Malaysia set to take in 100 Syrian refugees next week




By P Prem Kumar

KUALA LUMPUR

Malaysia is due to take in 100 Syrian refugees next week as part of its commitment to accept 3,000 people from the war-torn country over the next three years, a deputy prime minister announced Saturday.

Malaysia's Ahmad Zahid Hamidi, who also serves as home minister, said the 100 Syrians consisting of 24 families currently at a refugee camp in Lebanon would be brought to capital Kuala Lumpur on May 28.

"They will arrive on three special flights at the Royal Malaysian Air Force base.
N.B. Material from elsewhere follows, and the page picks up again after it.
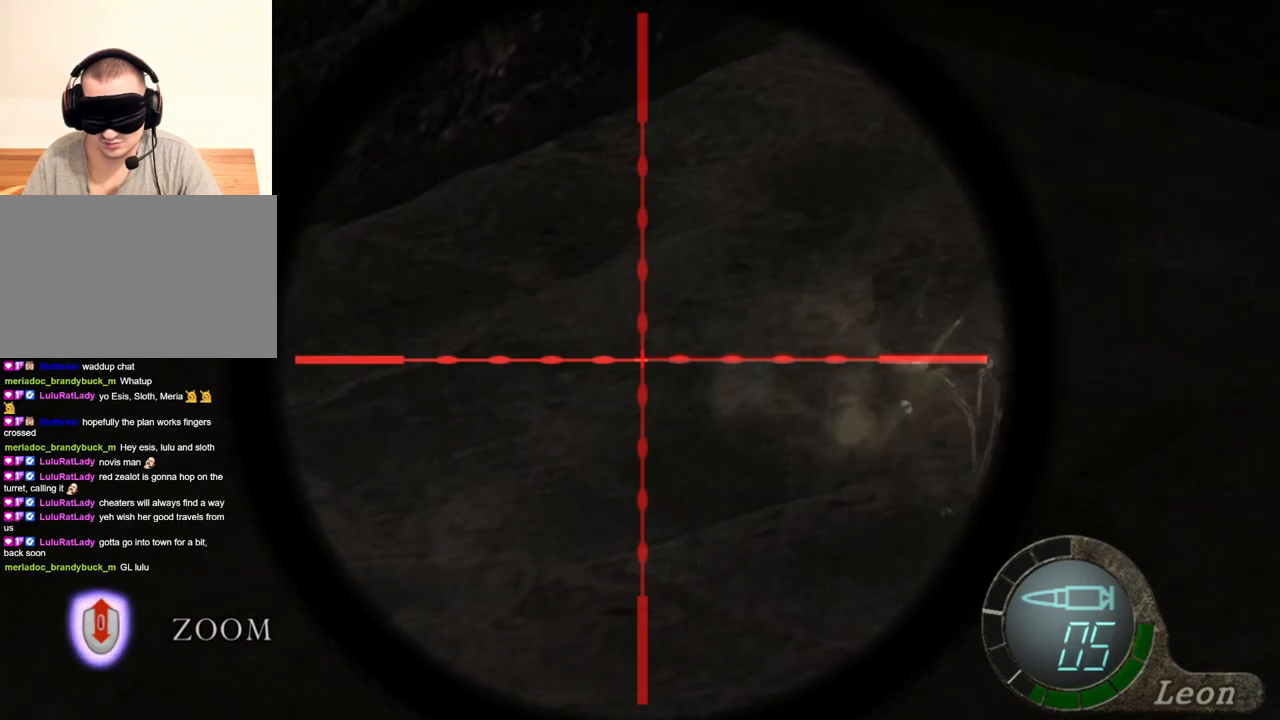
{"keys": [], "mouse": ["right"], "events": []}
Prime Minister [Najib Razak] would receive them," he said in a statement.

Hamidi added that officials from his ministry, including a police team, would depart for Beirut soon to carry out a security and health screening process before transporting the Syrians to Malaysia.
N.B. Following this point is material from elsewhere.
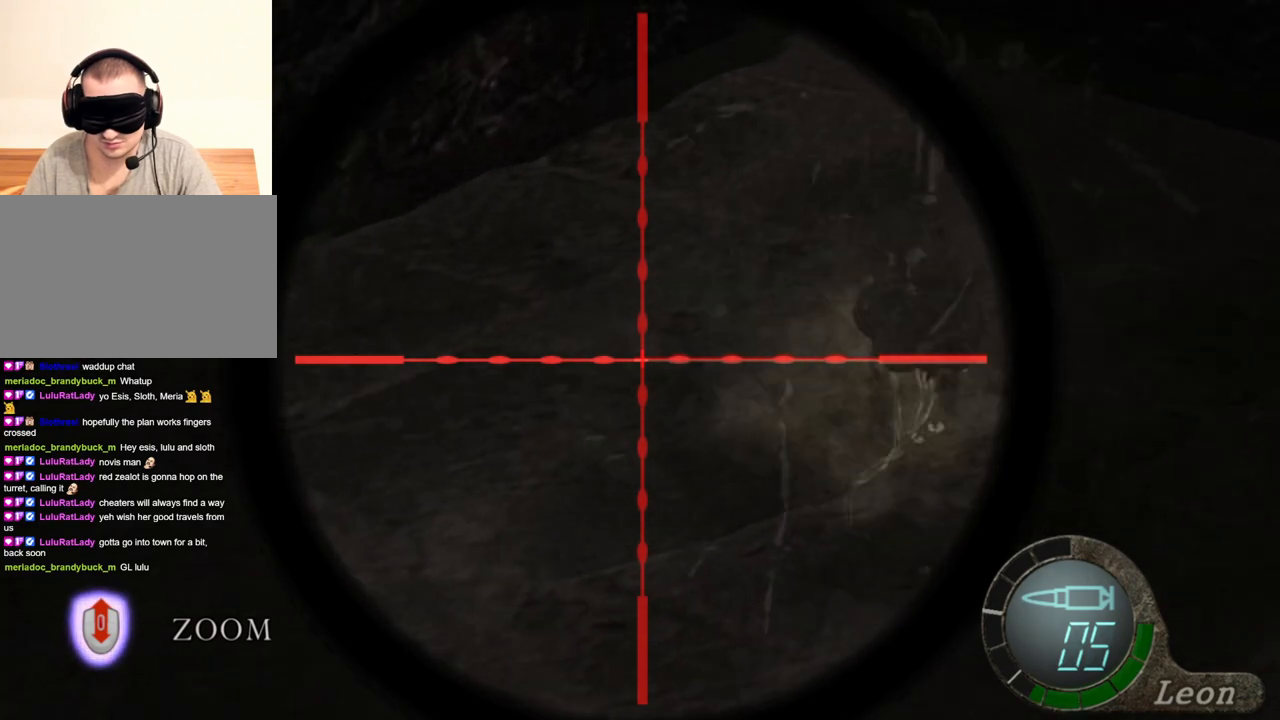
{"keys": [], "mouse": ["right"], "events": []}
"We ensure that Malaysia will only bring in those with clean records in both health and security criteria,” he underlined. “They will be placed at a temporary housing in Shah Alam [in western Selangor state].”
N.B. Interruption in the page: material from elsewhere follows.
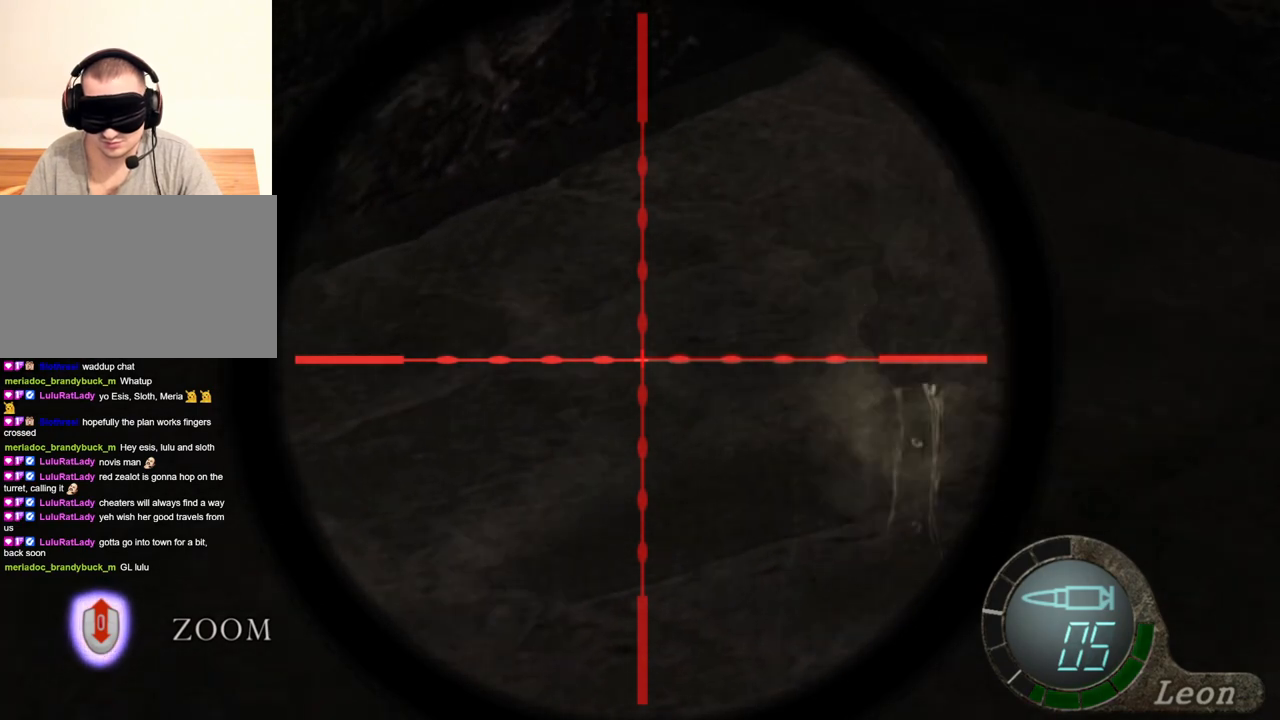
{"keys": [], "mouse": ["right"], "events": []}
In December, eight Syrians with family members living in Malaysia became the first group of refugee from the Middle Eastern country to arrive in the archipelago.

In October, premier Razak had announced to a United Nations General Assembly session in New York that Malaysia would open its doors to 3,000 Syrian migrants over the next three years to help with the refugee crisis caused by the ongoing war.

Five Syrian refugees families have arrived in Malaysia to date, all screened through the Advance Passenger Screening System with the cooperation of Interpol and the United Nations High Commissioner for Refugees (UNHCR).

Malaysia is expected to take in 1,000 Syrian refugees every year from 2016 to 2018.

Malaysia had earlier stressed its unwillingness to become party to the UN’s 1951 Convention relating to the Status of Refugees and its 1967 Protocol.

The country has remained steadfast against inking the convention, while expressing its commitment to continue extending assistance to refugees from the Middle East and the Rohingya Muslim minority who fled Myanmar.

Malaysia currently hosts one of the largest urban refugee populations in the world.

As of 2014, some 146,020 refugees and asylum seekers had been registered with the UNHCR in Malaysia -- with the vast majority, or some 135,000, being from Myanmar.

The three largest groups among those from Myanmar are ethnic Chin, Rohingya and other Muslims.

Syria has been locked in a vicious civil war since early 2011, when the Bashar al-Assad regime cracked down on pro-democracy protests with unexpected ferocity.

Since then, more than 250,000 people have been killed and more than 10 million displaced, according to UN figures.

Turkey, which has hosted 2.7 million Syrians since April 2011, shelters more refugees than any other country in the world, according to the UNHCR.